Exercise requirements = Copy the records below without any change, starting at the line containing "[261, 36, 329, 65]" and ending at the line containing "Woman wearing sunglasses over eyes.", with both of those lines included.

Dataset records =
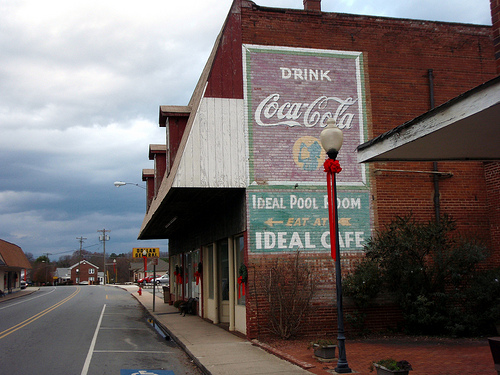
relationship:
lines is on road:
[0, 283, 83, 343] [1, 282, 211, 373]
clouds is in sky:
[1, 5, 227, 179] [2, 2, 493, 262]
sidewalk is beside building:
[119, 277, 300, 374] [138, 1, 498, 343]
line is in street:
[69, 300, 111, 375] [6, 286, 178, 374]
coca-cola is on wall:
[252, 89, 356, 131] [239, 17, 394, 283]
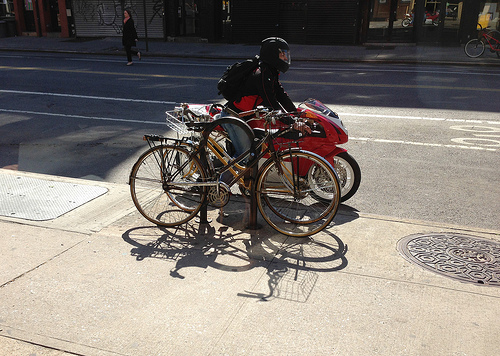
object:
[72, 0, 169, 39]
shutter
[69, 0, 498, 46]
shop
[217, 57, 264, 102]
backpack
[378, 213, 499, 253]
pothole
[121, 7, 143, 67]
woman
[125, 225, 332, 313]
shadow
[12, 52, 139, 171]
road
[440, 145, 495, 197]
ground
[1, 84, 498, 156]
lines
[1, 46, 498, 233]
street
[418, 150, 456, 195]
ground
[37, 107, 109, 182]
road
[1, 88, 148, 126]
lines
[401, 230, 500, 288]
manhole cover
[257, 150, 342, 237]
tire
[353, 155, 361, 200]
rubber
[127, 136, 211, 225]
tire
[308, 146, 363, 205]
tire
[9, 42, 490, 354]
road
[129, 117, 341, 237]
bicycle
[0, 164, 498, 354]
sidewalk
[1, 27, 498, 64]
sidewalk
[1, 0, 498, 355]
city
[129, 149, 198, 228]
spikes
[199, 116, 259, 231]
pole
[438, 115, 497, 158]
letters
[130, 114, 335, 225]
bicycle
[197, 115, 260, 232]
u pole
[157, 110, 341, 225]
yellow bike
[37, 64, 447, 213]
road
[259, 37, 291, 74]
helmet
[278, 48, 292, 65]
visor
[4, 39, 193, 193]
street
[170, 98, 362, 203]
motorcycle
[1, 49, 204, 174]
street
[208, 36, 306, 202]
person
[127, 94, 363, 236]
bikes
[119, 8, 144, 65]
pedestrian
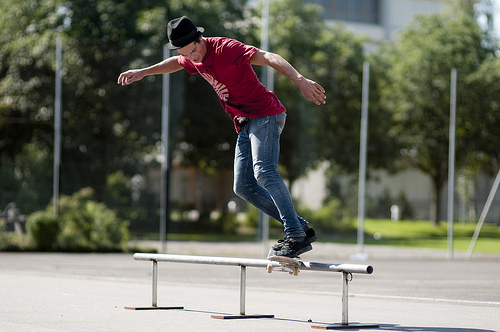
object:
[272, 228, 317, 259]
footwear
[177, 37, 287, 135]
shirt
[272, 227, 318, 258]
black shoes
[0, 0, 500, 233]
tree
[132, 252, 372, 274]
tube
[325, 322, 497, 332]
shadow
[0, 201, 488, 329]
ground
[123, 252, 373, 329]
metal rail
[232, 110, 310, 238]
blue jeans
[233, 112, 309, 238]
pants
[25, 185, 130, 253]
bush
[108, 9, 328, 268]
boarder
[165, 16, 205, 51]
black hat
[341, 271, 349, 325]
pole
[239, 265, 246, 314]
pole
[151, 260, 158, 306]
pole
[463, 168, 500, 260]
pole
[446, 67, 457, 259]
pole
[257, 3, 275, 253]
pole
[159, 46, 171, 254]
pole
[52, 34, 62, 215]
pole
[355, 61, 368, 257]
metal pole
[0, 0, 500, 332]
park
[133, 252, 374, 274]
pole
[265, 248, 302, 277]
skateboard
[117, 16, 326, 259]
male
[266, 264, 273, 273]
wheel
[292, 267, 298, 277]
wheel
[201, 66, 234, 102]
design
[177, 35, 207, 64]
head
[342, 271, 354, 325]
stand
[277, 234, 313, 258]
man's feet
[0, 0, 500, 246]
background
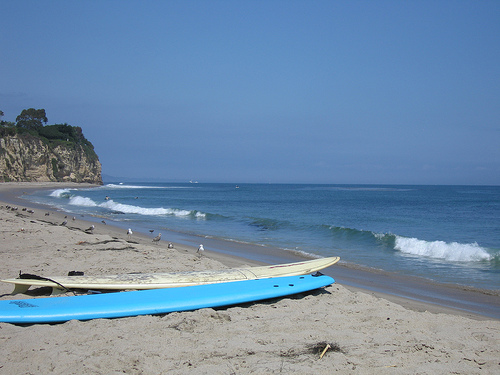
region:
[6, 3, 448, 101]
The sky is blue.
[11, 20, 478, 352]
The sport is surfing.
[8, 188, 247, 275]
The seagulls are at the beach.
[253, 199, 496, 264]
The waves are breaking.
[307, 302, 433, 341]
This is a sandy beach.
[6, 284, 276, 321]
The surfboard is blue.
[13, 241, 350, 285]
The surfboard is white.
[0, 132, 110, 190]
That is a big cliff.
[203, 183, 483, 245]
The ocean is blue.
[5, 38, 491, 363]
The weather is clear and sunny.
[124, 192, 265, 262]
small wave of water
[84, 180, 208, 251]
small wave of water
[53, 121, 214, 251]
small wave of water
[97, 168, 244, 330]
small wave of water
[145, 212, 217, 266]
small wave of water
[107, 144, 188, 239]
small wave of water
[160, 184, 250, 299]
small wave of water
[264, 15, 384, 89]
blue of daytime sky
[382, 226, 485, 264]
white water of crashing wave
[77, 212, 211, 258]
seagulls standing on beach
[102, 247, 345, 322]
two surfers on sand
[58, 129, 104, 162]
green vegetation on cliff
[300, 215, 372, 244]
wave on water surface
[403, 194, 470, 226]
calm blue ocean water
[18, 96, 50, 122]
tree tops on cliff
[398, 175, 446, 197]
sky meeting ocean on horizon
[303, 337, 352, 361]
dried vegetation on beach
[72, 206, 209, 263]
the birds are on the shore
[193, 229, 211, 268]
the bird is white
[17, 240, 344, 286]
the board is white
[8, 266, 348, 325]
the board is blue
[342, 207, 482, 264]
the wave is crashing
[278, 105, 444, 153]
the horizon is blue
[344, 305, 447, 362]
the sand is brown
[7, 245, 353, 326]
the boards are side by side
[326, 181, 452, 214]
the water is blue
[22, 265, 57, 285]
the board has a leash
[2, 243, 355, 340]
surfboards on beach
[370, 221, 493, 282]
wave cresting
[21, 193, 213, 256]
seagulls on beach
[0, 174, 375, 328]
surfboards and seagulls on beach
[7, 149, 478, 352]
sandy shoreline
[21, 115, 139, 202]
cliff overlooking ocean or sea water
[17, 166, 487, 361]
sandy beach with birds and surfboards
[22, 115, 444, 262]
land in far distance over water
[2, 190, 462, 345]
surfboards near water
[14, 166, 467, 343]
surfboards on ocean beach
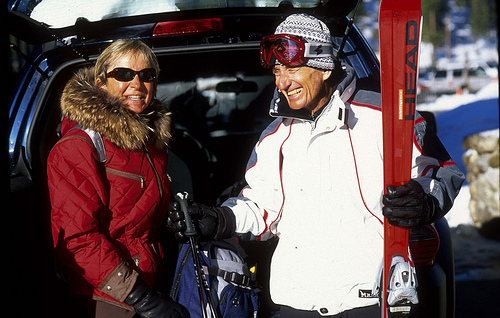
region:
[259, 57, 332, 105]
Man with a big smile on his face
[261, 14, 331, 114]
Man with red ski mask on his head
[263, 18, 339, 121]
Man with a grey hat on his head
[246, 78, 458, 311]
Man with white and red coat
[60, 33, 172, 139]
Woman with sun glasses on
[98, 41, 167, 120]
Blond woman with short hair smiling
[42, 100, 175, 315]
Woman with red furry coat on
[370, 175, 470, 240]
Man wearing black bulky gloves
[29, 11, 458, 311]
Couple standing behind a car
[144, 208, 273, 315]
Blue backpack with black buckles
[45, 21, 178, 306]
this is a person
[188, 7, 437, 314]
this is a person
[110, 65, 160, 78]
this is a pair of glasses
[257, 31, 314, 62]
this is a pair of glasses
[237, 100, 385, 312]
this is a white jacket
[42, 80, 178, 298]
this is a white jacket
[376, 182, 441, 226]
this is a hand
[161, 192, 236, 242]
this is a hand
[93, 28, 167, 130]
the lady is smiling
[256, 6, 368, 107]
the man is smiling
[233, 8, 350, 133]
head of a person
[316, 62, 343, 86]
ear of a person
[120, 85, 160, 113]
smile of a person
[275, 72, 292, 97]
nose of a person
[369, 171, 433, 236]
hand of a person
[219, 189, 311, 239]
arm of a person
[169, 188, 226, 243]
hand of a person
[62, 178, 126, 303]
arm of a person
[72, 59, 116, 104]
ear of a person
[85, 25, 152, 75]
hair of a person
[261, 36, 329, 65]
red and grey goggles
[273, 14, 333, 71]
grey knit hat on head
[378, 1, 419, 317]
red skis in hand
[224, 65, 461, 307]
white and red jacket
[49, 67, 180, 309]
red padded winter jacket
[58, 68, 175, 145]
brown fur on jacket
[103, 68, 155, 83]
black sunglasses on face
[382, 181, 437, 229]
black padded winter glove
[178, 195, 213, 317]
black metal ski pole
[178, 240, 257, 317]
grey and blue back pack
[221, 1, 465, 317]
Man holding red snow skis.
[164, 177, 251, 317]
Man holding ski poles in hand.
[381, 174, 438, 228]
Man wearing black glove on hand.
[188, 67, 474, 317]
Man dressed in white and red jacket.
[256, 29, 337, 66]
Man wearing ged goggles around head.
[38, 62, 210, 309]
Woman dressed in red jacket with fur collar.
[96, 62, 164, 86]
Woman wearing sunglasses over eyes.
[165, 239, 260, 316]
Woman holding blue backpack.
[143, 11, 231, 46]
Rear break light at top of car.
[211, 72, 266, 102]
Rear view mirror inside car.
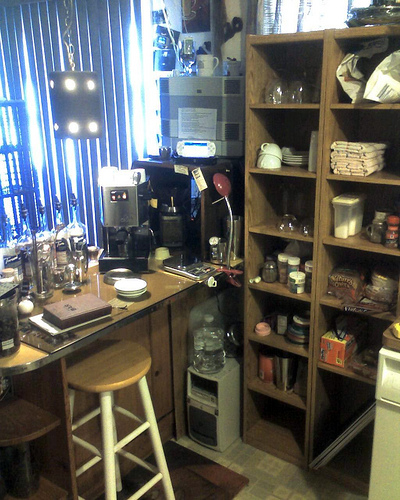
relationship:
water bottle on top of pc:
[187, 304, 231, 371] [178, 360, 258, 448]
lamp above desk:
[26, 56, 125, 150] [1, 262, 206, 484]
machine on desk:
[77, 162, 157, 271] [1, 253, 243, 485]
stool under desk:
[54, 342, 167, 498] [1, 253, 243, 485]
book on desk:
[43, 290, 113, 320] [1, 253, 243, 485]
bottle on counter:
[44, 232, 80, 284] [26, 262, 180, 320]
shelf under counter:
[1, 403, 62, 495] [26, 262, 180, 320]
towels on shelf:
[324, 123, 382, 179] [248, 19, 395, 482]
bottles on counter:
[17, 236, 90, 287] [26, 262, 180, 320]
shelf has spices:
[248, 19, 395, 482] [259, 257, 287, 278]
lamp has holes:
[26, 56, 125, 150] [47, 119, 109, 136]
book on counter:
[43, 290, 113, 320] [26, 262, 180, 320]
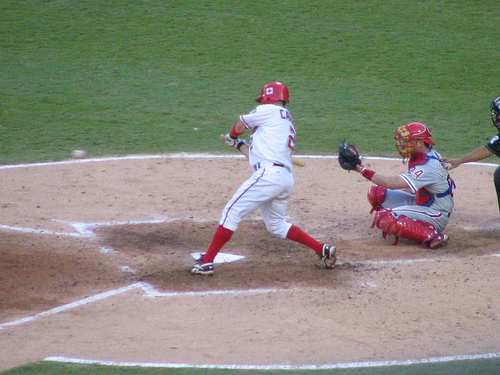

Output of the exercise =
[261, 36, 329, 65]
red and grey goggles
[273, 14, 333, 71]
grey knit hat on head
[378, 1, 419, 317]
red skis in hand
[224, 65, 461, 307]
white and red jacket
[49, 67, 180, 309]
red padded winter jacket
[58, 68, 175, 145]
brown fur on jacket
[103, 68, 155, 83]
black sunglasses on face
[382, 181, 437, 229]
black padded winter glove
[178, 195, 213, 317]
black metal ski pole
[178, 240, 257, 317]
grey and blue back pack
[221, 1, 465, 317]
Man holding red snow skis.
[164, 177, 251, 317]
Man holding ski poles in hand.
[381, 174, 438, 228]
Man wearing black glove on hand.
[188, 67, 474, 317]
Man dressed in white and red jacket.
[256, 29, 337, 66]
Man wearing ged goggles around head.
[38, 62, 210, 309]
Woman dressed in red jacket with fur collar.
[96, 62, 164, 86]
Woman wearing sunglasses over eyes.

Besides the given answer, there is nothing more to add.